Modelling solar low-lying cool loops with optically thick radiative losses

TL;DR

This study extends hydrodynamic simulations of small, cool magnetic loops in the solar atmosphere to include optically thick radiative losses, revealing their stability and contribution to the EUV emission, but with limitations in matching observed DEMs.

Contribution

It demonstrates that stable, quasi-static cool loops can exist with optically thick radiative losses and density-dependent heating, expanding previous models that used optically thin losses.

Findings

Stable cool loops are possible with optically thick losses.

DEM of static loops does not match observations in certain temperature ranges.

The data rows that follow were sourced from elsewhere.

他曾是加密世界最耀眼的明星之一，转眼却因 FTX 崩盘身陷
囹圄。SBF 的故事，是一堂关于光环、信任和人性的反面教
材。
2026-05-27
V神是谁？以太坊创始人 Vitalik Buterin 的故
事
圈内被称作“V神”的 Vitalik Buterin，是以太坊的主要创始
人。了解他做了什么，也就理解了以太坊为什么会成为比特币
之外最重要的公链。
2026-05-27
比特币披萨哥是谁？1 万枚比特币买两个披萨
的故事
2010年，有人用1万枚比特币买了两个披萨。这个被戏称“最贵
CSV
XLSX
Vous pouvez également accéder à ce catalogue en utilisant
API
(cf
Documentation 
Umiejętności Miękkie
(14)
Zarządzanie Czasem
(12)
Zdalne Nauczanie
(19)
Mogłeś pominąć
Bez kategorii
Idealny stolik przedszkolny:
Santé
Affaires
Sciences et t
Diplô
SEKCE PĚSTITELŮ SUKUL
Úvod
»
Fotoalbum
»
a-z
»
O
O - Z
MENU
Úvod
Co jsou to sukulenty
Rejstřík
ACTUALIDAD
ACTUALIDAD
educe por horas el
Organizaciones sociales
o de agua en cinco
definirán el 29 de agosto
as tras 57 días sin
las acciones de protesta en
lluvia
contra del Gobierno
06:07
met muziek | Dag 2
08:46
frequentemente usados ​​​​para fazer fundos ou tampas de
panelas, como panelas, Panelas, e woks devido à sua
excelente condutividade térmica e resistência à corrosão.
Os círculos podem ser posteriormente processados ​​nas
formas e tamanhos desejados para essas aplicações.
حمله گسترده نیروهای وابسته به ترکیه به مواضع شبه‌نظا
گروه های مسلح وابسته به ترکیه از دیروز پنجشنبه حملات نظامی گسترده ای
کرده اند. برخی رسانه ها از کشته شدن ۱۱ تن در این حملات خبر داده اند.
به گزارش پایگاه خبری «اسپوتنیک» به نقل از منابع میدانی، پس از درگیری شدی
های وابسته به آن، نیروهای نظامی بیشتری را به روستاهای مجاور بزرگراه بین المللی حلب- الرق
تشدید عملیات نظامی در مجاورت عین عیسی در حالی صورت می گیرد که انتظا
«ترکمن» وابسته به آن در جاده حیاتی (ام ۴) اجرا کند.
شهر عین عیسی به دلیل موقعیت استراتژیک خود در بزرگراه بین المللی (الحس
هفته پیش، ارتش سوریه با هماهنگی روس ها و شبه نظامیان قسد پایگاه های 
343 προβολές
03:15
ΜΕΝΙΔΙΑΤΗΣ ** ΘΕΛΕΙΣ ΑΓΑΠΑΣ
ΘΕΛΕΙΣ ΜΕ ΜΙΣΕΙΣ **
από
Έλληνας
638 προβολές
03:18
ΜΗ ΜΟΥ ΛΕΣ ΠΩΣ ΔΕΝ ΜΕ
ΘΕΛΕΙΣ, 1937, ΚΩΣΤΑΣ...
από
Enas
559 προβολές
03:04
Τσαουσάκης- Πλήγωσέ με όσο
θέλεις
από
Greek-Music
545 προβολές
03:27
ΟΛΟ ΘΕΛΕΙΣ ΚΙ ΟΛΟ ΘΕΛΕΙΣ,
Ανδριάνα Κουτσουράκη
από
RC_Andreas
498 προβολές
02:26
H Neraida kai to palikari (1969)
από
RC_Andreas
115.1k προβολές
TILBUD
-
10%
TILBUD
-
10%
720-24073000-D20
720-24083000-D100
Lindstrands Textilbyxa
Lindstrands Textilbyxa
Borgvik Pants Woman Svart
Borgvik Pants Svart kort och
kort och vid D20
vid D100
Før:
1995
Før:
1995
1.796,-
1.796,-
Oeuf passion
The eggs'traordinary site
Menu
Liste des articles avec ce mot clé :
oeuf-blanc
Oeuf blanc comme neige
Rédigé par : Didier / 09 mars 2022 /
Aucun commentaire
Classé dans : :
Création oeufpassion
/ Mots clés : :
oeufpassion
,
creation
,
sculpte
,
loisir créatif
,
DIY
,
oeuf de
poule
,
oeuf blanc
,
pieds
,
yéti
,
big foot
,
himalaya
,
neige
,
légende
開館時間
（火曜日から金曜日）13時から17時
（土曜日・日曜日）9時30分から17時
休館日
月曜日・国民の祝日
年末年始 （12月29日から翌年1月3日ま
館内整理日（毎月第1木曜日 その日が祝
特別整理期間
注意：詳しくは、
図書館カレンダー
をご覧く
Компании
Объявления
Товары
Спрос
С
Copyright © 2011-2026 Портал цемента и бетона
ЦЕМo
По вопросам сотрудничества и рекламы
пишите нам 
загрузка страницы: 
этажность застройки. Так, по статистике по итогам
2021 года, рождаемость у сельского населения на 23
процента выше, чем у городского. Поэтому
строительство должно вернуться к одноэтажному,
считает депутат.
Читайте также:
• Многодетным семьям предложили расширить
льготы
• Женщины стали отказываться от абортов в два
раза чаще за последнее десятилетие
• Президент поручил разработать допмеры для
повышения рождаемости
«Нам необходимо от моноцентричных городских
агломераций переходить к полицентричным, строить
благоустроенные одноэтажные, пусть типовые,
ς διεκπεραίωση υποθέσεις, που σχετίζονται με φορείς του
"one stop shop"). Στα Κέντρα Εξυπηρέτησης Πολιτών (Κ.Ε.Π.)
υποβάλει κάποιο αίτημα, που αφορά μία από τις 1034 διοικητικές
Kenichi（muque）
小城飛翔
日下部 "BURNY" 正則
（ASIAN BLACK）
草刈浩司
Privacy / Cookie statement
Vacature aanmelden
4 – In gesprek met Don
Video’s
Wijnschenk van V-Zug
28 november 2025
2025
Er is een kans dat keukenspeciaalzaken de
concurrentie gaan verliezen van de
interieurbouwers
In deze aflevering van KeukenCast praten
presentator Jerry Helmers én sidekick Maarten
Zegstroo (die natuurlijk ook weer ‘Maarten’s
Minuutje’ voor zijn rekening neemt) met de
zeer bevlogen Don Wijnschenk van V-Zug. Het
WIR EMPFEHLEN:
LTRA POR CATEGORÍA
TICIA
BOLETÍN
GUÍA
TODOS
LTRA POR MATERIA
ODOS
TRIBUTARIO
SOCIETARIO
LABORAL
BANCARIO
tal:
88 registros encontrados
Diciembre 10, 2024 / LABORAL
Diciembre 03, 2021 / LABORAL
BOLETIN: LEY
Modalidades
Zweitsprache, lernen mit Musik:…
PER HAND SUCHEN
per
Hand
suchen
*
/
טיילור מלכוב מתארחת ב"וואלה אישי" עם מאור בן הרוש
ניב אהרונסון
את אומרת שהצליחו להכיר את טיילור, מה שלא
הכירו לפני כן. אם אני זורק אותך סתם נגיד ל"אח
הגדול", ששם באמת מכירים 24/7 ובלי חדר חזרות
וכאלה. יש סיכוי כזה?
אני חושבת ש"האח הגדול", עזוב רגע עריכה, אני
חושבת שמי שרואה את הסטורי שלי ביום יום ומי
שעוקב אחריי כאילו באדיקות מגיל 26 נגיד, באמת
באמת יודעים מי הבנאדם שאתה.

Dynamic loop models better reproduce observed DEMs.

Abstract

We investigate the increase of the DEM (differential emission measure) towards the chromosphere due to small and cool magnetic loops (height $\lesssim8$~Mm, $T\lesssim10^5$~K). In a previous paper we analysed the conditions of existence and stability of these loops through hydrodynamic simulations, focusing on their dependence on the details of the optically thin radiative loss function used. In this paper, we extend those hydrodynamic simulations to verify if this class of loops exists and it is stable when using an optically thick radiative loss function. We study two cases: constant background heating and a heating depending on the density. The contribution to the transition region EUV output of these loops is also calculated and presented. We find that stable, quasi-static cool loops can be obtained by using an optically thick radiative loss function and a background heating depending on the density. The DEMs of these loops, however, fail to reproduce the observed DEM for temperatures between $4.6<\log T<4.8$. We also show the transient phase of a dynamic loop obtained by considering constant heating rate and find that its average DEM, interpreted as a set of evolving dynamic loops, reproduces quite well the observed DEM.